OSN’s Pick: Buccaneers – Atlanta quarterback Matt Ryan is really going to miss injured receiver Julio Jones, but they’ll get at least a dozen chances to catch up on the sidelines after stalled drives.

Bengals at Lions

OSN’s Pick: Bengals – Expect Calvin Johnson to play a huge role for the Lions, assuming a serious knee injury doesn’t affect one’s performance as wide receiver.

Bills at Dolphins

OSN’s Pick: Dolphins – Unfortunately for the Bills, the Dolphins’ roster is built for games against shitty teams at home after a bye week.

Patriots at Jets

OSN’s Pick: Patriots – It will be more understandable this week when Patriots fans leave the stadium midway through the fourth quarter.

Cowboys at Eagles

OSN’s Pick: Cowboys – The latest showdown between these two bitter rivals features two of the best quarterbacks in this game.

Bears at Redskins

OSN’s Pick: Bears – The outcome of this game will ultimately come down to an orange Monarch butterfly that landed on the hood of Mike Shanahan’s car on March 12, 1978.

Rams at Panthers

OSN’s Pick: Rams – St.
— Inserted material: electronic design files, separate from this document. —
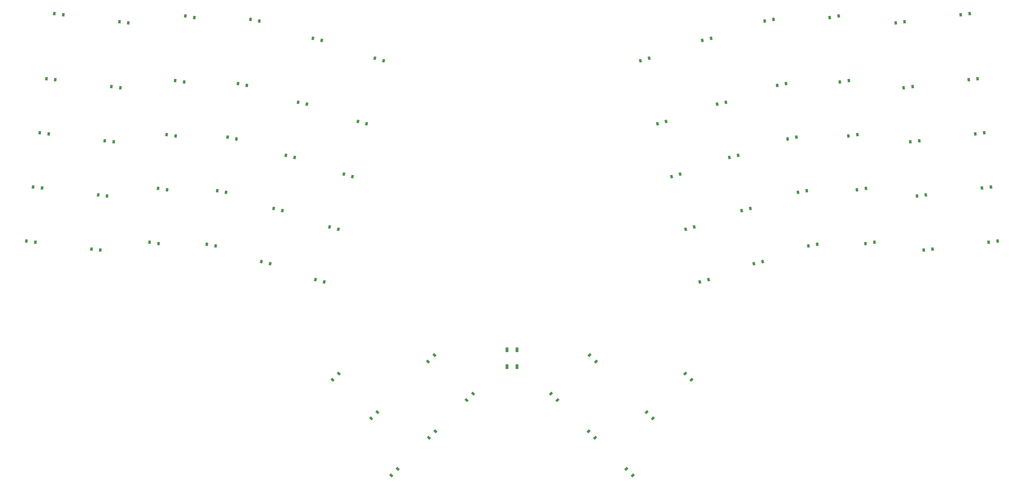
<source format=gbr>
%TF.GenerationSoftware,KiCad,Pcbnew,8.0.6*%
%TF.CreationDate,2024-12-18T16:48:01-08:00*%
%TF.ProjectId,gundamBowtie,67756e64-616d-4426-9f77-7469652e6b69,v1.0.0*%
%TF.SameCoordinates,Original*%
%TF.FileFunction,Paste,Top*%
%TF.FilePolarity,Positive*%
%FSLAX46Y46*%
G04 Gerber Fmt 4.6, Leading zero omitted, Abs format (unit mm)*
G04 Created by KiCad (PCBNEW 8.0.6) date 2024-12-18 16:48:01*
%MOMM*%
%LPD*%
G01*
G04 APERTURE LIST*
G04 Aperture macros list*
%AMRotRect*
0 Rectangle, with rotation*
0 The origin of the aperture is its center*
0 $1 length*
0 $2 width*
0 $3 Rotation angle, in degrees counterclockwise*
0 Add horizontal line*
21,1,$1,$2,0,0,$3*%
G04 Aperture macros list end*
%ADD10RotRect,0.900000X1.200000X45.000000*%
%ADD11RotRect,0.900000X1.200000X315.000000*%
%ADD12RotRect,0.900000X1.200000X353.000000*%
%ADD13RotRect,0.900000X1.200000X351.000000*%
%ADD14RotRect,0.900000X1.200000X349.000000*%
%ADD15RotRect,0.900000X1.200000X11.000000*%
%ADD16RotRect,0.900000X1.200000X345.000000*%
%ADD17RotRect,0.900000X1.200000X7.000000*%
%ADD18RotRect,0.900000X1.200000X13.000000*%
%ADD19RotRect,0.900000X1.200000X9.000000*%
%ADD20RotRect,0.900000X1.200000X15.000000*%
%ADD21RotRect,0.900000X1.200000X347.000000*%
%ADD22R,1.100000X1.800000*%
G04 APERTURE END LIST*
D10*
%TO.C,D34*%
X163710795Y-231530634D03*
X166044247Y-229197180D03*
%TD*%
D11*
%TO.C,D71*%
X236005489Y-215408614D03*
X238338943Y-217742066D03*
%TD*%
D12*
%TO.C,D8*%
X58721230Y-108851702D03*
X61996636Y-109253870D03*
%TD*%
D13*
%TO.C,D12*%
X78263140Y-126314988D03*
X81522500Y-126831226D03*
%TD*%
D14*
%TO.C,D18*%
X103737517Y-107532561D03*
X106976883Y-108162241D03*
%TD*%
D15*
%TO.C,D55*%
X305045250Y-88529673D03*
X308284622Y-87900005D03*
%TD*%
D16*
%TO.C,D28*%
X146292772Y-121103624D03*
X149480322Y-121957746D03*
%TD*%
D17*
%TO.C,D39*%
X377662735Y-106329028D03*
X380938155Y-105926862D03*
%TD*%
D12*
%TO.C,D4*%
X37337497Y-86075918D03*
X40612903Y-86478086D03*
%TD*%
D10*
%TO.C,D36*%
X191287998Y-203953498D03*
X193621450Y-201620044D03*
%TD*%
D18*
%TO.C,D58*%
X292040319Y-134421013D03*
X295255741Y-133678677D03*
%TD*%
D12*
%TO.C,D10*%
X64083495Y-65179656D03*
X67358901Y-65581824D03*
%TD*%
D17*
%TO.C,D41*%
X372300496Y-62656971D03*
X375575916Y-62254805D03*
%TD*%
%TO.C,D42*%
X358716396Y-148955711D03*
X361991816Y-148553545D03*
%TD*%
D12*
%TO.C,D2*%
X32462730Y-125777765D03*
X35738136Y-126179933D03*
%TD*%
D15*
%TO.C,D52*%
X316493796Y-147427302D03*
X319733168Y-146797634D03*
%TD*%
D11*
%TO.C,D68*%
X271360805Y-194195413D03*
X273694259Y-196528865D03*
%TD*%
D16*
%TO.C,D30*%
X157680807Y-78602923D03*
X160868357Y-79457045D03*
%TD*%
D17*
%TO.C,D40*%
X375225384Y-86478065D03*
X378500804Y-86075899D03*
%TD*%
%TO.C,D43*%
X356279034Y-129104820D03*
X359554454Y-128702654D03*
%TD*%
D12*
%TO.C,D1*%
X30025337Y-145628662D03*
X33300743Y-146030830D03*
%TD*%
D17*
%TO.C,D45*%
X351404258Y-89402925D03*
X354679678Y-89000759D03*
%TD*%
%TO.C,D38*%
X380100160Y-126179925D03*
X383375580Y-125777759D03*
%TD*%
D19*
%TO.C,D51*%
X324303976Y-63619136D03*
X327563350Y-63102904D03*
%TD*%
D20*
%TO.C,D63*%
X271534367Y-141276255D03*
X274721921Y-140422153D03*
%TD*%
D21*
%TO.C,D22*%
X120582580Y-133678668D03*
X123798018Y-134421016D03*
%TD*%
D18*
%TO.C,D60*%
X283042263Y-95446206D03*
X286257685Y-94703870D03*
%TD*%
D11*
%TO.C,D69*%
X236359048Y-187477894D03*
X238692502Y-189811346D03*
%TD*%
D16*
%TO.C,D29*%
X151469113Y-101785115D03*
X154656663Y-102639237D03*
%TD*%
D11*
%TO.C,D67*%
X257218664Y-208337573D03*
X259552118Y-210671025D03*
%TD*%
D10*
%TO.C,D31*%
X156286146Y-210671014D03*
X158619598Y-208337560D03*
%TD*%
D16*
%TO.C,D27*%
X141116414Y-140422177D03*
X144303964Y-141276299D03*
%TD*%
D18*
%TO.C,D61*%
X277643446Y-72061357D03*
X280858868Y-71319021D03*
%TD*%
D13*
%TO.C,D11*%
X75134465Y-146068738D03*
X78393825Y-146584976D03*
%TD*%
D11*
%TO.C,D72*%
X222216870Y-201620045D03*
X224550324Y-203953497D03*
%TD*%
D17*
%TO.C,D37*%
X382537523Y-146030843D03*
X385812943Y-145628677D03*
%TD*%
D20*
%TO.C,D62*%
X276710708Y-160594789D03*
X279898262Y-159740687D03*
%TD*%
D19*
%TO.C,D49*%
X331187091Y-107077440D03*
X334446465Y-106561208D03*
%TD*%
D13*
%TO.C,D15*%
X88274986Y-63102939D03*
X91534346Y-63619177D03*
%TD*%
D14*
%TO.C,D16*%
X96105138Y-146797660D03*
X99344504Y-147427340D03*
%TD*%
D19*
%TO.C,D48*%
X334315777Y-126831225D03*
X337575151Y-126314993D03*
%TD*%
D20*
%TO.C,D66*%
X254969965Y-79457031D03*
X258157519Y-78602929D03*
%TD*%
D18*
%TO.C,D59*%
X287541306Y-114933612D03*
X290756728Y-114191276D03*
%TD*%
D15*
%TO.C,D56*%
X300465852Y-64970617D03*
X303705224Y-64340949D03*
%TD*%
%TO.C,D54*%
X308861428Y-108162207D03*
X312100800Y-107532539D03*
%TD*%
D10*
%TO.C,D33*%
X177145800Y-189811338D03*
X179479252Y-187477884D03*
%TD*%
D21*
%TO.C,D23*%
X125081600Y-114191264D03*
X128297038Y-114933612D03*
%TD*%
D14*
%TO.C,D17*%
X99921349Y-127165097D03*
X103160715Y-127794777D03*
%TD*%
D16*
%TO.C,D26*%
X135940028Y-159740679D03*
X139127578Y-160594801D03*
%TD*%
D19*
%TO.C,D50*%
X328058411Y-87323717D03*
X331317785Y-86807485D03*
%TD*%
D15*
%TO.C,D53*%
X312677566Y-127794762D03*
X315916938Y-127165094D03*
%TD*%
D10*
%TO.C,D32*%
X142144027Y-196528868D03*
X144477479Y-194195414D03*
%TD*%
D20*
%TO.C,D64*%
X266357935Y-121957708D03*
X269545489Y-121103606D03*
%TD*%
D18*
%TO.C,D57*%
X296539310Y-153908381D03*
X299754732Y-153166045D03*
%TD*%
D13*
%TO.C,D13*%
X81391836Y-106561240D03*
X84651196Y-107077478D03*
%TD*%
D17*
%TO.C,D44*%
X353841668Y-109253868D03*
X357117088Y-108851702D03*
%TD*%
D21*
%TO.C,D25*%
X134979422Y-71318980D03*
X138194860Y-72061328D03*
%TD*%
D10*
%TO.C,D35*%
X177499384Y-217742048D03*
X179832836Y-215408594D03*
%TD*%
D12*
%TO.C,D7*%
X56283839Y-128702629D03*
X59559245Y-129104797D03*
%TD*%
%TO.C,D9*%
X61158605Y-89000800D03*
X64434011Y-89402968D03*
%TD*%
D17*
%TO.C,D46*%
X348479373Y-65581855D03*
X351754793Y-65179689D03*
%TD*%
D12*
%TO.C,D5*%
X40262358Y-62254798D03*
X43537764Y-62656966D03*
%TD*%
%TO.C,D6*%
X53846443Y-148553558D03*
X57121849Y-148955726D03*
%TD*%
D19*
%TO.C,D47*%
X337444459Y-146584991D03*
X340703833Y-146068759D03*
%TD*%
D12*
%TO.C,D3*%
X34900136Y-105926860D03*
X38175542Y-106329028D03*
%TD*%
D13*
%TO.C,D14*%
X84520553Y-86807466D03*
X87779913Y-87323704D03*
%TD*%
D11*
%TO.C,D70*%
X249794042Y-229197194D03*
X252127496Y-231530646D03*
%TD*%
D21*
%TO.C,D24*%
X129580601Y-94703866D03*
X132796039Y-95446214D03*
%TD*%
%TO.C,D21*%
X116083496Y-153166051D03*
X119298934Y-153908399D03*
%TD*%
D14*
%TO.C,D20*%
X112133110Y-64340934D03*
X115372476Y-64970614D03*
%TD*%
D20*
%TO.C,D65*%
X261181539Y-102639236D03*
X264369093Y-101785134D03*
%TD*%
D14*
%TO.C,D19*%
X107553693Y-87899981D03*
X110793059Y-88529661D03*
%TD*%
D22*
%TO.C,B1*%
X209769148Y-185488065D03*
X209769136Y-191688068D03*
X206069146Y-185488066D03*
X206069134Y-191688069D03*
%TD*%
M02*

</source>
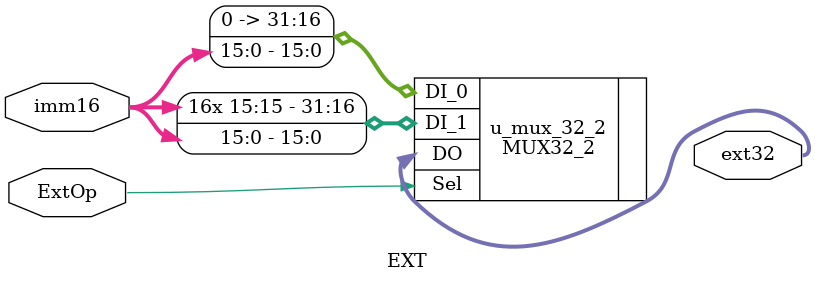
<source format=v>
`timescale 1ns / 1ps

module EXT(
    input [15:0] imm16,
    input ExtOp,
    output [31:0] ext32
    );

    MUX32_2 u_mux_32_2(
        .Sel(ExtOp),
        .DI_0({ 16'b0, imm16 }),
        .DI_1({ {16{imm16[15]}}, imm16 }),
        .DO(ext32)
    );

endmodule

</source>
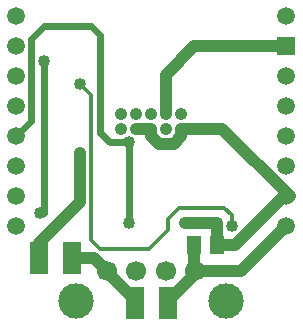
<source format=gbr>
G04 DipTrace 3.2.0.1*
G04 Bottom.gbr*
%MOMM*%
G04 #@! TF.FileFunction,Copper,L2,Bot*
G04 #@! TF.Part,Single*
G04 #@! TA.AperFunction,Conductor*
%ADD13C,0.6*%
%ADD14C,1.0*%
%ADD16C,0.33*%
%ADD18R,1.6X2.7*%
%ADD19R,1.3X1.5*%
G04 #@! TA.AperFunction,ComponentPad*
%ADD21C,1.5*%
%ADD22R,1.5X1.5*%
%ADD27C,1.05*%
%ADD28C,1.7*%
%ADD29C,3.0*%
G04 #@! TA.AperFunction,ViaPad*
%ADD32C,1.016*%
%FSLAX35Y35*%
G04*
G71*
G90*
G75*
G01*
G04 Bottom*
%LPD*%
X2396867Y2779407D2*
D14*
Y3112747D1*
X2635020Y3350900D1*
X3412867D1*
X1317467Y1557147D2*
Y1684133D1*
X1666680Y2033347D1*
Y2446053D1*
X2523867Y2652407D2*
X2873053D1*
X3444560Y2080900D1*
X3412867D1*
X2269867Y2652407D2*
Y2588913D1*
X2333360Y2525420D1*
X2460347D1*
X2523867Y2588940D1*
Y2652407D1*
X2142867D2*
X2269867D1*
X3412867Y2080900D2*
X3396807D1*
X2984167Y1668260D1*
X2824953D1*
X2555587Y1858740D2*
X2824953D1*
Y1668260D1*
X1597467Y1557147D2*
X1783753D1*
X1894867Y1446033D1*
Y1440073D1*
X2158753Y1176187D1*
X2129867D1*
X2079387Y2541293D2*
D13*
Y1858740D1*
Y2541293D2*
X1920653D1*
X1841287Y2620660D1*
Y3446073D1*
X1761920Y3525440D1*
X1365087D1*
X1253973Y3414327D1*
Y2716007D1*
X1126867Y2588900D1*
X2644867Y1446033D2*
D14*
X2634953Y1455947D1*
Y1668260D1*
X2644867Y1446033D2*
X3032000D1*
X3412867Y1826900D1*
X2644867Y1446033D2*
Y1424200D1*
X2396853Y1176187D1*
X2409867D1*
X1333340Y1938107D2*
D13*
X1365087D1*
Y3223847D1*
X1666680Y3033367D2*
D16*
X1761920Y2938127D1*
Y1715880D1*
X1841287Y1636513D1*
X2253993D1*
X2412727Y1795247D1*
Y1890487D1*
X2507967Y1985727D1*
X2888927D1*
X2952420Y1922233D1*
Y1826993D1*
D32*
X2079387Y1858740D3*
X1666680Y2446053D3*
X2079387Y2541293D3*
X1333340Y1938107D3*
X2555587Y1858740D3*
X1365087Y3223847D3*
X2952420Y1826993D3*
X1666680Y3033367D3*
D18*
X1317467Y1557147D3*
X1597467D3*
D19*
X2634953Y1668260D3*
X2824953D3*
D18*
X2409867Y1176187D3*
X2129867D3*
D21*
X3412867Y3604900D3*
D22*
Y3350900D3*
D21*
Y3096900D3*
Y2842900D3*
Y2588900D3*
Y2334900D3*
Y2080900D3*
Y1826900D3*
X1126867D3*
Y2080900D3*
Y2334900D3*
Y2588900D3*
Y2842900D3*
Y3096900D3*
Y3350900D3*
Y3604900D3*
D27*
X2269867Y2652407D3*
X2396867D3*
X2523867D3*
X2142867D3*
X2015867D3*
X2269867Y2779407D3*
X2396867D3*
X2523867D3*
X2142867D3*
X2015867D3*
D28*
X1894867Y1446034D3*
X2144867D3*
X2394867D3*
X2644867D3*
D29*
X1634867Y1192034D3*
X2904867D3*
M02*

</source>
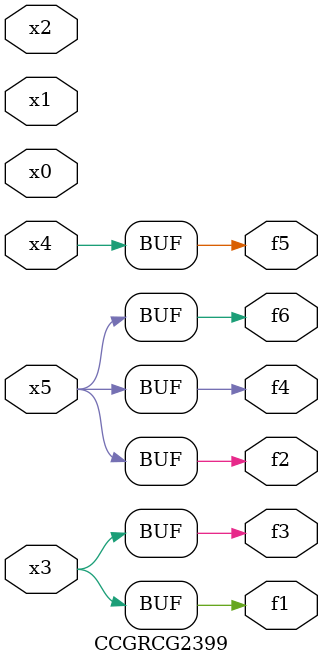
<source format=v>
module CCGRCG2399(
	input x0, x1, x2, x3, x4, x5,
	output f1, f2, f3, f4, f5, f6
);
	assign f1 = x3;
	assign f2 = x5;
	assign f3 = x3;
	assign f4 = x5;
	assign f5 = x4;
	assign f6 = x5;
endmodule

</source>
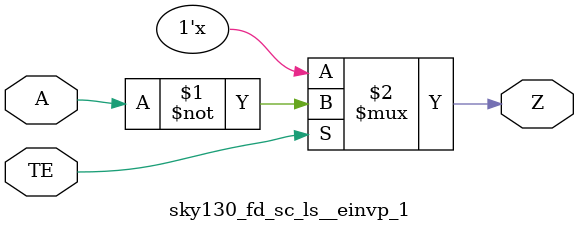
<source format=v>
/*
 * Copyright 2020 The SkyWater PDK Authors
 *
 * Licensed under the Apache License, Version 2.0 (the "License");
 * you may not use this file except in compliance with the License.
 * You may obtain a copy of the License at
 *
 *     https://www.apache.org/licenses/LICENSE-2.0
 *
 * Unless required by applicable law or agreed to in writing, software
 * distributed under the License is distributed on an "AS IS" BASIS,
 * WITHOUT WARRANTIES OR CONDITIONS OF ANY KIND, either express or implied.
 * See the License for the specific language governing permissions and
 * limitations under the License.
 *
 * SPDX-License-Identifier: Apache-2.0
*/


`ifndef SKY130_FD_SC_LS__EINVP_1_FUNCTIONAL_V
`define SKY130_FD_SC_LS__EINVP_1_FUNCTIONAL_V

/**
 * einvp: Tri-state inverter, positive enable.
 *
 * Verilog simulation functional model.
 */

`timescale 1ns / 1ps
`default_nettype none

`celldefine
module sky130_fd_sc_ls__einvp_1 (
    Z ,
    A ,
    TE
);

    // Module ports
    output Z ;
    input  A ;
    input  TE;

    //     Name     Output  Other arguments
    notif1 notif10 (Z     , A, TE          );

endmodule
`endcelldefine

`default_nettype wire
`endif  // SKY130_FD_SC_LS__EINVP_1_FUNCTIONAL_V

</source>
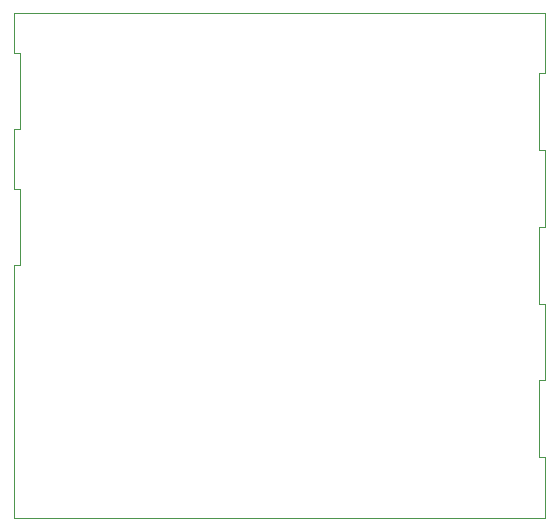
<source format=gbr>
%TF.GenerationSoftware,KiCad,Pcbnew,8.0.6*%
%TF.CreationDate,2024-11-09T22:42:30+08:00*%
%TF.ProjectId,usb_si5351_gpsdo,7573625f-7369-4353-9335-315f67707364,rev?*%
%TF.SameCoordinates,Original*%
%TF.FileFunction,Profile,NP*%
%FSLAX46Y46*%
G04 Gerber Fmt 4.6, Leading zero omitted, Abs format (unit mm)*
G04 Created by KiCad (PCBNEW 8.0.6) date 2024-11-09 22:42:30*
%MOMM*%
%LPD*%
G01*
G04 APERTURE LIST*
%TA.AperFunction,Profile*%
%ADD10C,0.050000*%
%TD*%
G04 APERTURE END LIST*
D10*
X140000000Y-94500000D02*
X140000000Y-89500000D01*
X140000000Y-83000000D02*
X140000000Y-79600000D01*
X185000000Y-117250000D02*
X185000000Y-122400000D01*
X184500000Y-117250000D02*
X185000000Y-117250000D01*
X184500000Y-97750000D02*
X184500000Y-104250000D01*
X184500000Y-110750000D02*
X184500000Y-117250000D01*
X184500000Y-97750000D02*
X185000000Y-97750000D01*
X184500000Y-84750000D02*
X184500000Y-91250000D01*
X185000000Y-79600000D02*
X140000000Y-79600000D01*
X185000000Y-97750000D02*
X185000000Y-91250000D01*
X140500000Y-94500000D02*
X140000000Y-94500000D01*
X140500000Y-89500000D02*
X140000000Y-89500000D01*
X140000000Y-122400000D02*
X185000000Y-122400000D01*
X185000000Y-104250000D02*
X184500000Y-104250000D01*
X184500000Y-110750000D02*
X185000000Y-110750000D01*
X140500000Y-83000000D02*
X140000000Y-83000000D01*
X185000000Y-110750000D02*
X185000000Y-104250000D01*
X184500000Y-84750000D02*
X185000000Y-84750000D01*
X140500000Y-83000000D02*
X140500000Y-89500000D01*
X140500000Y-101000000D02*
X140000000Y-101000000D01*
X185000000Y-91250000D02*
X184500000Y-91250000D01*
X185000000Y-84750000D02*
X185000000Y-79600000D01*
X140000000Y-122400000D02*
X140000000Y-101000000D01*
X140500000Y-94500000D02*
X140500000Y-101000000D01*
M02*

</source>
Louis head coach Jeff Fisher needs to pull something out of his bag of tricks so he has something fun to do during this boring matchup.

Chargers at Jaguars

OSN’s Pick: Chargers – Jacksonville’s confidence will certainly slip this week after Jaguars players overhear Chargers quarterback Philip Rivers urging his teammates not to try too hard.

49ers at Titans

OSN’s Pick: 49ers – Game should come down to stout this, tough that, and good whatever.

Browns at Packers

OSN’s Pick: Packers – The injury-plagued Packers should be able to take care of business once they finish introducing themselves to one another.

Texans at Chiefs

OSN’s Pick: Who Cares? – Andy Reid has a spring in his step, and you know what? He looks happy. He actually looks happy.

Ravens at Steelers

OSN’s Pick: Ravens – Points will be at a premium during this tough, hard-hitting game between two atrocious offenses.

Broncos at Colts

OSN’s Pick: Broncos – Former Colts quarterback Peyton Manning journeys over a thousand miles to return to his old spawning grounds to release his milt.

Vikings at Giants

OSN’s Pick: Giants – As consistent as Eli Manning has been this year, he hasn’t run into anything like Minnesota’s defense yet.